# EXERCISE INSTRUCTIONS
Throughout the records below, find the lines with the string "LIST" and give how many there are, nothing else.

......

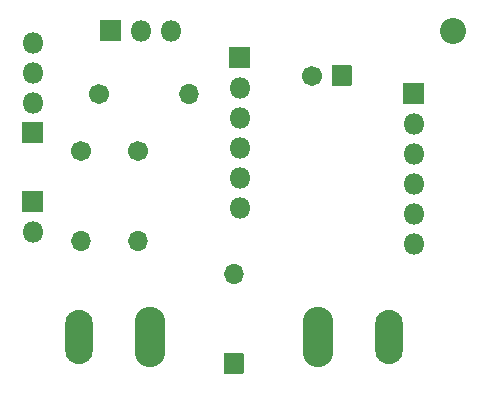
<source format=gts>
%TF.GenerationSoftware,KiCad,Pcbnew,(5.1.10)-1*%
%TF.CreationDate,2021-06-21T00:52:30-07:00*%
%TF.ProjectId,LED Matrix,4c454420-4d61-4747-9269-782e6b696361,v01*%
%TF.SameCoordinates,Original*%
%TF.FileFunction,Soldermask,Top*%
%TF.FilePolarity,Negative*%
%FSLAX46Y46*%
G04 Gerber Fmt 4.6, Leading zero omitted, Abs format (unit mm)*
G04 Created by KiCad (PCBNEW (5.1.10)-1) date 2021-06-21 00:52:30*
%MOMM*%
%LPD*%
G01*
G04 APERTURE LIST*
%ADD10C,2.201600*%
%ADD11C,1.701600*%
%ADD12O,2.351600X4.601600*%
%ADD13O,2.601600X5.101600*%
%ADD14O,1.801600X1.801600*%
%ADD15O,1.701600X1.701600*%
G04 APERTURE END LIST*
D10*
%TO.C,*%
X162052000Y-79248000D03*
%TD*%
%TO.C,C1*%
G36*
G01*
X153504800Y-82258000D02*
X153504800Y-83858000D01*
G75*
G02*
X153454000Y-83908800I-50800J0D01*
G01*
X151854000Y-83908800D01*
G75*
G02*
X151803200Y-83858000I0J50800D01*
G01*
X151803200Y-82258000D01*
G75*
G02*
X151854000Y-82207200I50800J0D01*
G01*
X153454000Y-82207200D01*
G75*
G02*
X153504800Y-82258000I0J-50800D01*
G01*
G37*
D11*
X150154000Y-83058000D03*
%TD*%
D12*
%TO.C,J1*%
X130398000Y-105156000D03*
D13*
X136398000Y-105156000D03*
%TD*%
D12*
%TO.C,J2*%
X156622000Y-105156000D03*
D13*
X150622000Y-105156000D03*
%TD*%
%TO.C,J3*%
G36*
G01*
X157849200Y-85432000D02*
X157849200Y-83732000D01*
G75*
G02*
X157900000Y-83681200I50800J0D01*
G01*
X159600000Y-83681200D01*
G75*
G02*
X159650800Y-83732000I0J-50800D01*
G01*
X159650800Y-85432000D01*
G75*
G02*
X159600000Y-85482800I-50800J0D01*
G01*
X157900000Y-85482800D01*
G75*
G02*
X157849200Y-85432000I0J50800D01*
G01*
G37*
D14*
X158750000Y-87122000D03*
X158750000Y-89662000D03*
X158750000Y-92202000D03*
X158750000Y-94742000D03*
X158750000Y-97282000D03*
%TD*%
%TO.C,J4*%
X144018000Y-94234000D03*
X144018000Y-91694000D03*
X144018000Y-89154000D03*
X144018000Y-86614000D03*
X144018000Y-84074000D03*
G36*
G01*
X143117200Y-82384000D02*
X143117200Y-80684000D01*
G75*
G02*
X143168000Y-80633200I50800J0D01*
G01*
X144868000Y-80633200D01*
G75*
G02*
X144918800Y-80684000I0J-50800D01*
G01*
X144918800Y-82384000D01*
G75*
G02*
X144868000Y-82434800I-50800J0D01*
G01*
X143168000Y-82434800D01*
G75*
G02*
X143117200Y-82384000I0J50800D01*
G01*
G37*
%TD*%
%TO.C,J5*%
G36*
G01*
X133946000Y-80148800D02*
X132246000Y-80148800D01*
G75*
G02*
X132195200Y-80098000I0J50800D01*
G01*
X132195200Y-78398000D01*
G75*
G02*
X132246000Y-78347200I50800J0D01*
G01*
X133946000Y-78347200D01*
G75*
G02*
X133996800Y-78398000I0J-50800D01*
G01*
X133996800Y-80098000D01*
G75*
G02*
X133946000Y-80148800I-50800J0D01*
G01*
G37*
X135636000Y-79248000D03*
X138176000Y-79248000D03*
%TD*%
%TO.C,J6*%
G36*
G01*
X125591200Y-94576000D02*
X125591200Y-92876000D01*
G75*
G02*
X125642000Y-92825200I50800J0D01*
G01*
X127342000Y-92825200D01*
G75*
G02*
X127392800Y-92876000I0J-50800D01*
G01*
X127392800Y-94576000D01*
G75*
G02*
X127342000Y-94626800I-50800J0D01*
G01*
X125642000Y-94626800D01*
G75*
G02*
X125591200Y-94576000I0J50800D01*
G01*
G37*
X126492000Y-96266000D03*
%TD*%
%TO.C,J7*%
G36*
G01*
X127392800Y-87034000D02*
X127392800Y-88734000D01*
G75*
G02*
X127342000Y-88784800I-50800J0D01*
G01*
X125642000Y-88784800D01*
G75*
G02*
X125591200Y-88734000I0J50800D01*
G01*
X125591200Y-87034000D01*
G75*
G02*
X125642000Y-86983200I50800J0D01*
G01*
X127342000Y-86983200D01*
G75*
G02*
X127392800Y-87034000I0J-50800D01*
G01*
G37*
X126492000Y-85344000D03*
X126492000Y-82804000D03*
X126492000Y-80264000D03*
%TD*%
D15*
%TO.C,R1*%
X139700000Y-84582000D03*
D11*
X132080000Y-84582000D03*
%TD*%
%TO.C,R2*%
X130556000Y-89408000D03*
D15*
X130556000Y-97028000D03*
%TD*%
D11*
%TO.C,R3*%
X135382000Y-89408000D03*
D15*
X135382000Y-97028000D03*
%TD*%
%TO.C,SW1*%
X143510000Y-99822000D03*
G36*
G01*
X144310000Y-108292800D02*
X142710000Y-108292800D01*
G75*
G02*
X142659200Y-108242000I0J50800D01*
G01*
X142659200Y-106642000D01*
G75*
G02*
X142710000Y-106591200I50800J0D01*
G01*
X144310000Y-106591200D01*
G75*
G02*
X144360800Y-106642000I0J-50800D01*
G01*
X144360800Y-108242000D01*
G75*
G02*
X144310000Y-108292800I-50800J0D01*
G01*
G37*
%TD*%
M02*

</source>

......

# ANSWER SPACE
2